**TASK STATEMENT**:
Scan the records for the word "lines". Report each line where it occurs.
Segment Open
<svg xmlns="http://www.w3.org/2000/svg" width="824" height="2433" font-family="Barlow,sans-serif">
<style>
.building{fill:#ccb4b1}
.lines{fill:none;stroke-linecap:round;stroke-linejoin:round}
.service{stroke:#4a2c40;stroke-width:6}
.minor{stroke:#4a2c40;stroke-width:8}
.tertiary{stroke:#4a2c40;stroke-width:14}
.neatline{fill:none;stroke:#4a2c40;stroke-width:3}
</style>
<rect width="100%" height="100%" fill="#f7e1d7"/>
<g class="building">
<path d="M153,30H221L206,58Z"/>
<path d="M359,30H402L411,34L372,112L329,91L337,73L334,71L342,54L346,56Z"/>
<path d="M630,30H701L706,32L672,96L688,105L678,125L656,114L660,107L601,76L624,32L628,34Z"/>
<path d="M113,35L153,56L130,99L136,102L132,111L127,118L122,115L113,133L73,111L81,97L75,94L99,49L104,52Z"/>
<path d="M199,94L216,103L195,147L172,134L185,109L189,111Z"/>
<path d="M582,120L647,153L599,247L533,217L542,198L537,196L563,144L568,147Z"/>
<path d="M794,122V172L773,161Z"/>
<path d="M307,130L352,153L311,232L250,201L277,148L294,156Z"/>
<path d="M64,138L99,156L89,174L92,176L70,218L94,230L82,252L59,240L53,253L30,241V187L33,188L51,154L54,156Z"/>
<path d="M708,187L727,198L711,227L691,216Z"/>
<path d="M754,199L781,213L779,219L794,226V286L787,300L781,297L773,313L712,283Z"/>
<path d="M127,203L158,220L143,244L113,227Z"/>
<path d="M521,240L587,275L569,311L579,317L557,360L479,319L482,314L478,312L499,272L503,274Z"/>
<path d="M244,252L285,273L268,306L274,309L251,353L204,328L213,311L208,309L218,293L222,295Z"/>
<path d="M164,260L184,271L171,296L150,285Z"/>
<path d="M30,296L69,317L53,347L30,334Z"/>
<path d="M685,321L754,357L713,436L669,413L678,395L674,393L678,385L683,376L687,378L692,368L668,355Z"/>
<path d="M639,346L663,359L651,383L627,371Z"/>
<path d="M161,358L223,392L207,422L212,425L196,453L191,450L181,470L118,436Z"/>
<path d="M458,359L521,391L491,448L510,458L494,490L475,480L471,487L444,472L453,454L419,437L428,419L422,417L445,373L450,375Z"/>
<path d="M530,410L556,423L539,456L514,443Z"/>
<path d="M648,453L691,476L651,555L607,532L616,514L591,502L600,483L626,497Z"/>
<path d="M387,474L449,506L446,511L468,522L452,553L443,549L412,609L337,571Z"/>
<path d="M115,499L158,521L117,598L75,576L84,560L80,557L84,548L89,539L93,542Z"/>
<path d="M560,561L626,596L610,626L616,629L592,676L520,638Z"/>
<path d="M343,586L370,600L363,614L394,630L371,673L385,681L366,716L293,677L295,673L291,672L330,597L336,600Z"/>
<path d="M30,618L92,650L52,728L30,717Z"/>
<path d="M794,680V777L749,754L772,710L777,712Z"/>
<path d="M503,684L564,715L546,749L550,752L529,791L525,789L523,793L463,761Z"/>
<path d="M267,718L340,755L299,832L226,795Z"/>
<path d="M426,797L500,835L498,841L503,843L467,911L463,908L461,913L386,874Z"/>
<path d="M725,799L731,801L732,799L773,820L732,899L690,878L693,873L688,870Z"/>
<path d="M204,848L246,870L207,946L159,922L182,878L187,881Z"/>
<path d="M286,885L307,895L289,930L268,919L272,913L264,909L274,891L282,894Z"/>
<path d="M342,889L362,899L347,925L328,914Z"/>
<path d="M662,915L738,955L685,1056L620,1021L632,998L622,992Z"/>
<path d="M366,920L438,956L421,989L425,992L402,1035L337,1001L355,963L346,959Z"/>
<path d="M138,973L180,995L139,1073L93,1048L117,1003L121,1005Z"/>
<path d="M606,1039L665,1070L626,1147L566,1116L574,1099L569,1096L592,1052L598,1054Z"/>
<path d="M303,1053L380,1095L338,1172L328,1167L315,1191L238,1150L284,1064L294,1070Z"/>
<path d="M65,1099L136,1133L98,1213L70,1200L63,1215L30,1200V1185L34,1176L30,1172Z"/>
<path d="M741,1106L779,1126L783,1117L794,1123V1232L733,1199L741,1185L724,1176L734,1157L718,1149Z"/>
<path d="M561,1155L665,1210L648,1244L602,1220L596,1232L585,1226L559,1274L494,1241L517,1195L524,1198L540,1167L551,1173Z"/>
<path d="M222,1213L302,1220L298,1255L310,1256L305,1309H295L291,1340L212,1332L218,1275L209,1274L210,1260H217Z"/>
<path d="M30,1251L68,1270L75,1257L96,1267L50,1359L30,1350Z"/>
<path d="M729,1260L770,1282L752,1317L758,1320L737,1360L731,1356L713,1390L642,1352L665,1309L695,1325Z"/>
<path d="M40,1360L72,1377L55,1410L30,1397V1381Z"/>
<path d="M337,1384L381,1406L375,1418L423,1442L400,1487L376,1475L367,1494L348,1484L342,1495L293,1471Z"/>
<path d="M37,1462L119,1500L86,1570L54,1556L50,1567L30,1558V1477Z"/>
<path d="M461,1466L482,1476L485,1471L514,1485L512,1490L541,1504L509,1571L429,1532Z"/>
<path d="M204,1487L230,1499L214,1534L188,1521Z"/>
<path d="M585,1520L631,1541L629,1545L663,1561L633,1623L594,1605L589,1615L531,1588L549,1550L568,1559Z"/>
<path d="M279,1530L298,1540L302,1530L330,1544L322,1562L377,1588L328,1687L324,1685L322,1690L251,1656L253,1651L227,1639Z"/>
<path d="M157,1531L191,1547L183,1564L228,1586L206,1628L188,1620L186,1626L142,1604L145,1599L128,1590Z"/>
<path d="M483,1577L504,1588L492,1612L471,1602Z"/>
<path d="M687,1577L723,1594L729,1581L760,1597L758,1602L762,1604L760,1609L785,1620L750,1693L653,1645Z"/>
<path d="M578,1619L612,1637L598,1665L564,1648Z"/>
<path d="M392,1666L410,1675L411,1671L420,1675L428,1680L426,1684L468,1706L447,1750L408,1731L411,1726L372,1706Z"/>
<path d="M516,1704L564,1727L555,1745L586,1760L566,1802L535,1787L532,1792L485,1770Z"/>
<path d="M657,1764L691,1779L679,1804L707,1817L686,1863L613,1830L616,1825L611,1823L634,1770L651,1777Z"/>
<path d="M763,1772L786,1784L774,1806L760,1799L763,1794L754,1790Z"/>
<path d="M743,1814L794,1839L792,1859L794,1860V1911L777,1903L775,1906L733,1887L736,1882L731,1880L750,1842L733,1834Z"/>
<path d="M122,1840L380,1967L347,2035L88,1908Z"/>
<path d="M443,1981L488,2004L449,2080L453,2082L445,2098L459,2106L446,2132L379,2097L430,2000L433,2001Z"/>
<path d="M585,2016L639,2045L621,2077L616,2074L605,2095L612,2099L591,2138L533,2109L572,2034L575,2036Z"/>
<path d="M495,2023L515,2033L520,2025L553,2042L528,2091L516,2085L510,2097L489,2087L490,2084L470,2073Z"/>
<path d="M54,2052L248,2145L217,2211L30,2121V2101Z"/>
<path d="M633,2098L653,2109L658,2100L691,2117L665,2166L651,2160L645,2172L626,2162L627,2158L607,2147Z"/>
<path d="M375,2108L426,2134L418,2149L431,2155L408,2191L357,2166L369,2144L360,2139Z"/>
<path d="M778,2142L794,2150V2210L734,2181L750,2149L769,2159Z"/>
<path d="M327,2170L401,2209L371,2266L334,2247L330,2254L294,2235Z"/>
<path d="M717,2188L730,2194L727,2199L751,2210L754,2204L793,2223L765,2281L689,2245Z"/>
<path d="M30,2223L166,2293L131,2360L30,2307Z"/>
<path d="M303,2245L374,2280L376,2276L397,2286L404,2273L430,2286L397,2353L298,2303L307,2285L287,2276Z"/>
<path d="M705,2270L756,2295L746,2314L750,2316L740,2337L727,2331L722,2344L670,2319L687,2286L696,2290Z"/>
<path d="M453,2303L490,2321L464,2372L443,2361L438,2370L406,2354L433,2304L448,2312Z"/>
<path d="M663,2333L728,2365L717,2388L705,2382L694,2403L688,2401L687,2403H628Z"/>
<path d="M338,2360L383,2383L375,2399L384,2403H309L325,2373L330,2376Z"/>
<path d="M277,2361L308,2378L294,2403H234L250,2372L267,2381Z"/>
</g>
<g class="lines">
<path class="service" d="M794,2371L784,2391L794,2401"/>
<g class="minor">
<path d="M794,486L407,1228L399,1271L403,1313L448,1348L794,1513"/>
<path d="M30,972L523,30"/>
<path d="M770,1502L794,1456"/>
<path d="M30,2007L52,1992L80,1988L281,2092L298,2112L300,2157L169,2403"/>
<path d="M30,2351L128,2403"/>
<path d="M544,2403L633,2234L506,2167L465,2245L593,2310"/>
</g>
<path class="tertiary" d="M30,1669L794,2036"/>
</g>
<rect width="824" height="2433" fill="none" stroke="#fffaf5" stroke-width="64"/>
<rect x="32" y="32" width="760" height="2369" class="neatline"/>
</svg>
Segment Closed
**COMPLETED EXERCISE**:
.lines{fill:none;stroke-linecap:round;stroke-linejoin:round}
<g class="lines">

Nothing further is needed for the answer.